**Goal of the exercise**
Copy the first line of the material below and every later line through the line containing "movimiento de precios", without any other output.

Records for this exercise below:

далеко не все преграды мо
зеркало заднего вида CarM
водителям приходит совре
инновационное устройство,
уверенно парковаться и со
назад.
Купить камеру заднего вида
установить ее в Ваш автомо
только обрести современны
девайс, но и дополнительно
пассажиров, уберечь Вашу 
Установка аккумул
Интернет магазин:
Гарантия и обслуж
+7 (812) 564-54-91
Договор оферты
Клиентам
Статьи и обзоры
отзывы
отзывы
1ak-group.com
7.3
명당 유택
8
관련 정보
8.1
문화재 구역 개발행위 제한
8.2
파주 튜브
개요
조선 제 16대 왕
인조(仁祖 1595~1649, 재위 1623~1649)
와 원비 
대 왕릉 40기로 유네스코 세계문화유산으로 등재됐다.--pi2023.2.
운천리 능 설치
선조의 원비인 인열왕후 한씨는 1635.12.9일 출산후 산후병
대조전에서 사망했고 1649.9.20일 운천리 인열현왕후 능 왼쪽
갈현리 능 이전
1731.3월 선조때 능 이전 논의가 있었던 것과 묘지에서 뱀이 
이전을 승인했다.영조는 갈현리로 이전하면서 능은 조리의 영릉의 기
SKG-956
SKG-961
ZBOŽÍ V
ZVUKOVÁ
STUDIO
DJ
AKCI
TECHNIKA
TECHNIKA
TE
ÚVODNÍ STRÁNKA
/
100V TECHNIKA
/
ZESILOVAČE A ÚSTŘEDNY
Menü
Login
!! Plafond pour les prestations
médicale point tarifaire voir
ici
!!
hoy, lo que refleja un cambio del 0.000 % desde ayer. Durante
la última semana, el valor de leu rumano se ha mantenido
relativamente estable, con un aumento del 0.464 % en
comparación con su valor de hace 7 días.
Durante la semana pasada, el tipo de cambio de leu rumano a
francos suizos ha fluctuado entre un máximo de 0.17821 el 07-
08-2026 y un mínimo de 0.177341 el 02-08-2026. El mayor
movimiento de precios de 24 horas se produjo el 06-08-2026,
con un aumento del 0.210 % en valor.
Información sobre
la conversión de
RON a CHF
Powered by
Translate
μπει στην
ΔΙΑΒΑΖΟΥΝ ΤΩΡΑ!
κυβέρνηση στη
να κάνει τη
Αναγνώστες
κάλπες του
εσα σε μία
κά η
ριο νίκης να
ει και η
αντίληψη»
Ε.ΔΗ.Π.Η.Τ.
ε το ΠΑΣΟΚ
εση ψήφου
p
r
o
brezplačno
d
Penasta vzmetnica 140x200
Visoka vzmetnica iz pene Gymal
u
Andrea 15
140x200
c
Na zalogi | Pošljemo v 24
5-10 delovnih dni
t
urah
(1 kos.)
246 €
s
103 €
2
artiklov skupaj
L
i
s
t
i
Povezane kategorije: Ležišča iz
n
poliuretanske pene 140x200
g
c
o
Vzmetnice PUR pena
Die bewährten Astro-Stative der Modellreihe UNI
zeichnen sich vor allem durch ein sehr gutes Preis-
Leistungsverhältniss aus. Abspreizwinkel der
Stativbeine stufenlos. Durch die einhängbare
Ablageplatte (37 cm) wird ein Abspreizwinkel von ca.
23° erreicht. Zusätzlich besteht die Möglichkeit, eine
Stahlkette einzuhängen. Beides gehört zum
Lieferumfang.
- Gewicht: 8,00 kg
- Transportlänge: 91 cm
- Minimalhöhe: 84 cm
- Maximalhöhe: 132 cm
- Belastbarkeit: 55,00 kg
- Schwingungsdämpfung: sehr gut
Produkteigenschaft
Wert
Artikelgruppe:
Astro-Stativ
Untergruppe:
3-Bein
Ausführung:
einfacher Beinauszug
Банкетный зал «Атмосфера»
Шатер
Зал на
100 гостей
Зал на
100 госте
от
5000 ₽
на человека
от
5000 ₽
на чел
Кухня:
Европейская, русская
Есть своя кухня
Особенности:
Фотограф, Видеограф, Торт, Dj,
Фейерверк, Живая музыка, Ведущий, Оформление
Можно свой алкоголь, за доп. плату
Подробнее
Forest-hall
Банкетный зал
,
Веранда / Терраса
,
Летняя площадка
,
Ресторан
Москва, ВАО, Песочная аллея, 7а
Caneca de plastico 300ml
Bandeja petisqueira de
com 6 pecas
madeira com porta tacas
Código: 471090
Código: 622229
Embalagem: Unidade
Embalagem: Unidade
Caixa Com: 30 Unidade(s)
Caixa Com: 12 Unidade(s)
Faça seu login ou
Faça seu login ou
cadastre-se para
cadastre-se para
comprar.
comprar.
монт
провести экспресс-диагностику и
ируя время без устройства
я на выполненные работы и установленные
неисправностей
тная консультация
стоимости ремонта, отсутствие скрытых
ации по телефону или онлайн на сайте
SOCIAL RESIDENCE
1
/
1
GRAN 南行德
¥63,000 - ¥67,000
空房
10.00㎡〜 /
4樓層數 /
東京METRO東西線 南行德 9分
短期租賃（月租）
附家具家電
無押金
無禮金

End of Records for this exercise.

**Solution to the exercise**
далеко не все преграды мо
зеркало заднего вида CarM
водителям приходит совре
инновационное устройство,
уверенно парковаться и со
назад.
Купить камеру заднего вида
установить ее в Ваш автомо
только обрести современны
девайс, но и дополнительно
пассажиров, уберечь Вашу 
Установка аккумул
Интернет магазин:
Гарантия и обслуж
+7 (812) 564-54-91
Договор оферты
Клиентам
Статьи и обзоры
отзывы
отзывы
1ak-group.com
7.3
명당 유택
8
관련 정보
8.1
문화재 구역 개발행위 제한
8.2
파주 튜브
개요
조선 제 16대 왕
인조(仁祖 1595~1649, 재위 1623~1649)
와 원비 
대 왕릉 40기로 유네스코 세계문화유산으로 등재됐다.--pi2023.2.
운천리 능 설치
선조의 원비인 인열왕후 한씨는 1635.12.9일 출산후 산후병
대조전에서 사망했고 1649.9.20일 운천리 인열현왕후 능 왼쪽
갈현리 능 이전
1731.3월 선조때 능 이전 논의가 있었던 것과 묘지에서 뱀이 
이전을 승인했다.영조는 갈현리로 이전하면서 능은 조리의 영릉의 기
SKG-956
SKG-961
ZBOŽÍ V
ZVUKOVÁ
STUDIO
DJ
AKCI
TECHNIKA
TECHNIKA
TE
ÚVODNÍ STRÁNKA
/
100V TECHNIKA
/
ZESILOVAČE A ÚSTŘEDNY
Menü
Login
!! Plafond pour les prestations
médicale point tarifaire voir
ici
!!
hoy, lo que refleja un cambio del 0.000 % desde ayer. Durante
la última semana, el valor de leu rumano se ha mantenido
relativamente estable, con un aumento del 0.464 % en
comparación con su valor de hace 7 días.
Durante la semana pasada, el tipo de cambio de leu rumano a
francos suizos ha fluctuado entre un máximo de 0.17821 el 07-
08-2026 y un mínimo de 0.177341 el 02-08-2026. El mayor
movimiento de precios de 24 horas se produjo el 06-08-2026,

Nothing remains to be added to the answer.